> **Text**:
25 September 2017
Dataiku has been on the map since 2017, partly thanks to Gartner’s Magic Quadrant for Data Science Platforms. And not by halves: along with IBM, Dataiku got the highest score of all platforms on the “Completeness of Vision” axis. That sounds like a promising basis to take the crown from the top 4 platforms (IBM, SAS, Rapid Miner and KNIME). In one of our previous blogs, IBM (SPSS) and SAS were put to the test against open source tools R and Python. And in another blog we also put Rapid Miner and KNIME in a “head to head” comparison. In this blog I want to talk you through my experiences with Dataiku: what actually makes it so “visionary”? And what about its ease of use for data scientists and data analysts?
I have been working on a project with Dataiku since early 2016. At the time, the client in question was one of the first organisations in the Netherlands to start working with Dataiku. Since then, the data analysts, data scientists and data engineers in the organisation have been working with Dataiku more and more in order to put data to use to analyse and improve business operations. I myself have been able to put Dataiku to use for a variety of purposes in this process, in the analysis and data science workflow. In this blog I will first give a brief introduction to the Data Science Studio and then I will talk you through my personal experience with Dataiku.

(Transcribed page contents)
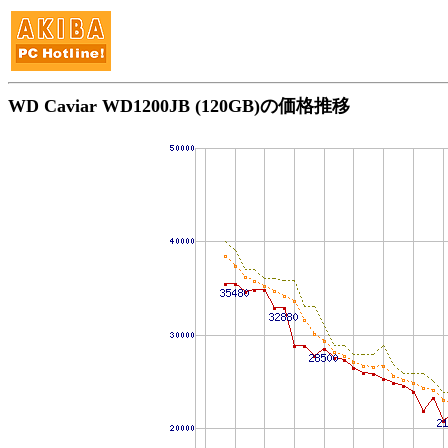
WD Caviar WD1200JB (120GB)の価格推移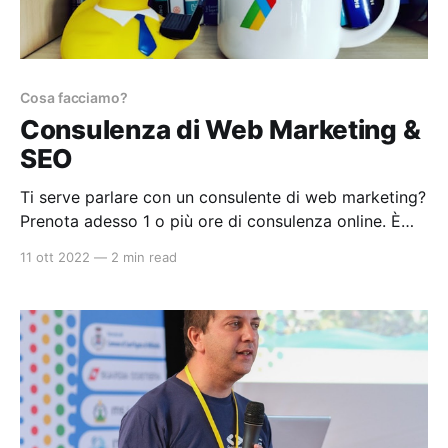
Cosa facciamo?
Consulenza di Web Marketing &
SEO
Ti serve parlare con un consulente di web marketing?
Prenota adesso 1 o più ore di consulenza online. È
semplice ti basta selezionare il giorno e l'ora come
11 ott 2022
—
2 min read
quando prenoti un hotel o un biglietto aereo. Effettui
il pagamento è puoi richiedere la cancellazione o il
rinvio. Cosa offre la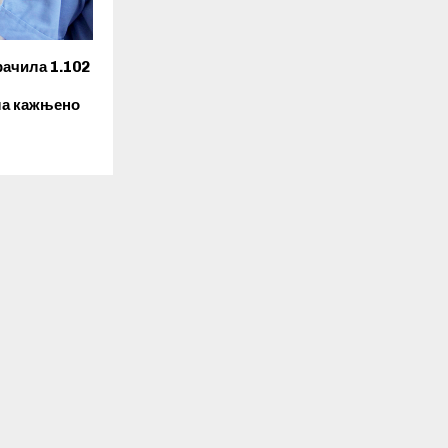
рачила 1.102
ла кажњено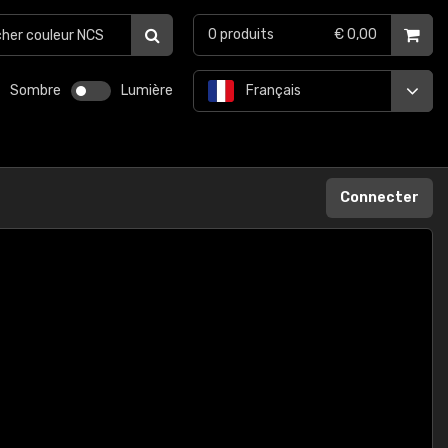
0
produits
€ 0,00
Sombre
Lumière
Français
Connecter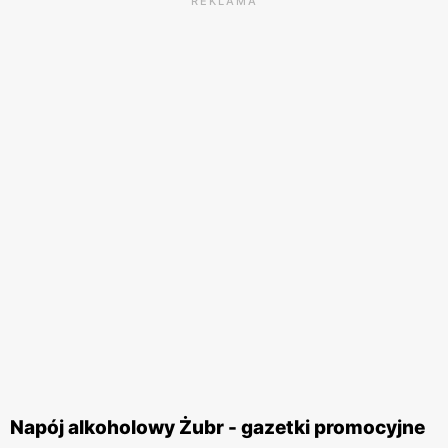
REKLAMA
Napój alkoholowy Żubr - gazetki promocyjne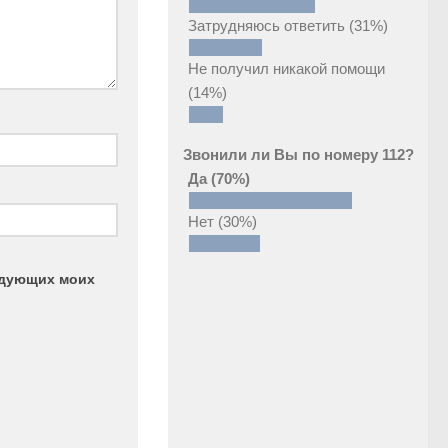
Затрудняюсь ответить
(31%)
Не получил никакой помощи
(14%)
Звонили ли Вы по номеру 112?
Да
(70%)
Нет
(30%)
ледующих моих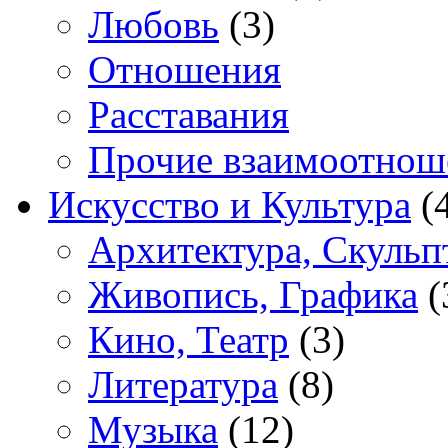
Любовь
(3)
Отношения
Расставания
Прочие взаимоотнош
Искусство и Культура
(
Архитектура, Скульп
Живопись, Графика
(
Кино, Театр
(3)
Литература
(8)
Музыка
(12)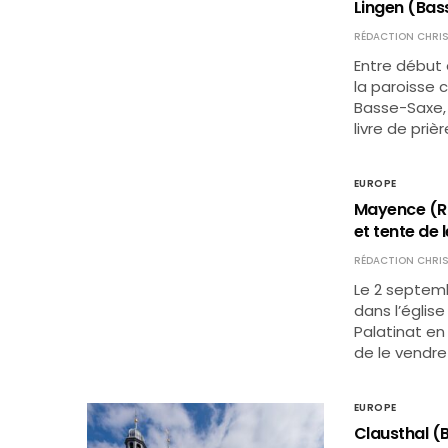
Lingen (Bass
RÉDACTION CHRIS
Entre début e
la paroisse c
Basse-Saxe, 
livre de pri
EUROPE
Mayence (Rhé
et tente de 
RÉDACTION CHRIS
Le 2 septem
dans l’églis
Palatinat en
de le vendre
EUROPE
Clausthal (B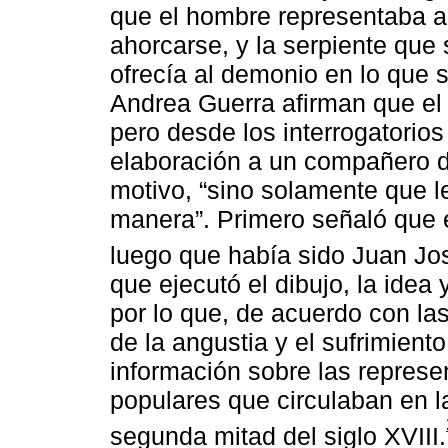
que el hombre representaba a
ahorcarse, y la serpiente que
ofrecía al demonio en lo que s
Andrea Guerra afirman que el 
pero desde los interrogatorios 
elaboración a un compañero de
motivo, “sino solamente que le
manera”. Primero señaló que e
luego que había sido Juan Jo
que ejecutó el dibujo, la idea
por lo que, de acuerdo con las
de la angustia y el sufrimiento
información sobre las represe
populares que circulaban en 
segunda mitad del siglo XVIII.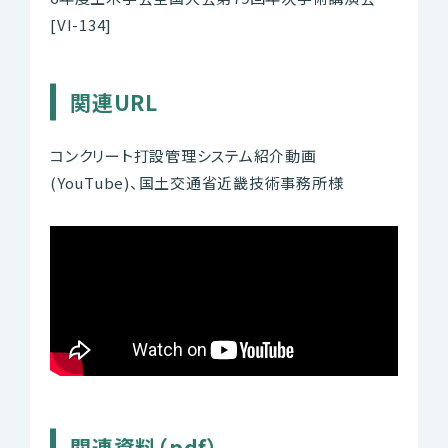
[VI-134]
関連URL
コンクリート打設管理システム紹介動画
(YouTube)、国土交通省近畿技術事務所様
関連資料（pdf）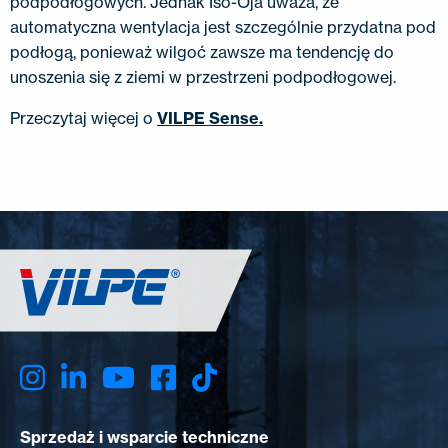
podpodłogowych. Jednak Iso-Oja uważa, że ​​
automatyczna wentylacja jest szczególnie przydatna pod
podłogą, ponieważ wilgoć zawsze ma tendencję do
unoszenia się z ziemi w przestrzeni podpodłogowej.
Przeczytaj więcej o
VILPE ​​Sense.
Sprzedaż i wsparcie techniczne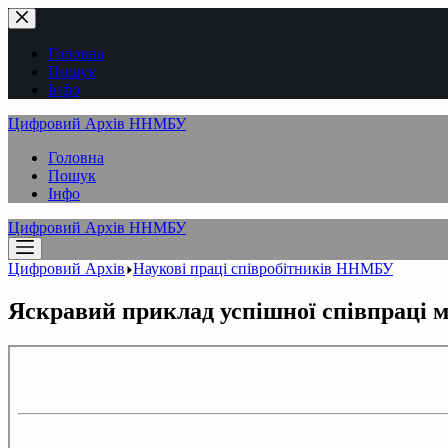
Перейти
до
вмісту
Головна
Пошук
Інфо
Цифровий Архів ННМБУ
Головна
Пошук
Інфо
Цифровий Архів ННМБУ
Цифровий Архів
Наукові праці співробітників ННМБУ
Яскравий приклад успішної співпраці 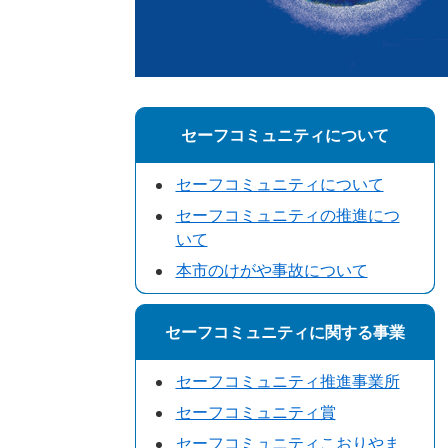
セーフコミュニティについて
セーフコミュニティについて
セーフコミュニティの推進につ
いて
本市のけがや事故について
セーフコミュニティに関する事業
セーフコミュニティ推進事業所
セーフコミュニティ賞
セーフコミュニティこおりやま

> **The task**:
Quote the Dataiku blog post above in full, word for word.

> **Answer for this exercise**:
25 September 2017
Dataiku has been on the map since 2017, partly thanks to Gartner’s Magic Quadrant for Data Science Platforms. And not by halves: along with IBM, Dataiku got the highest score of all platforms on the “Completeness of Vision” axis. That sounds like a promising basis to take the crown from the top 4 platforms (IBM, SAS, Rapid Miner and KNIME). In one of our previous blogs, IBM (SPSS) and SAS were put to the test against open source tools R and Python. And in another blog we also put Rapid Miner and KNIME in a “head to head” comparison. In this blog I want to talk you through my experiences with Dataiku: what actually makes it so “visionary”? And what about its ease of use for data scientists and data analysts?
I have been working on a project with Dataiku since early 2016. At the time, the client in question was one of the first organisations in the Netherlands to start working with Dataiku. Since then, the data analysts, data scientists and data engineers in the organisation have been working with Dataiku more and more in order to put data to use to analyse and improve business operations. I myself have been able to put Dataiku to use for a variety of purposes in this process, in the analysis and data science workflow. In this blog I will first give a brief introduction to the Data Science Studio and then I will talk you through my personal experience with Dataiku.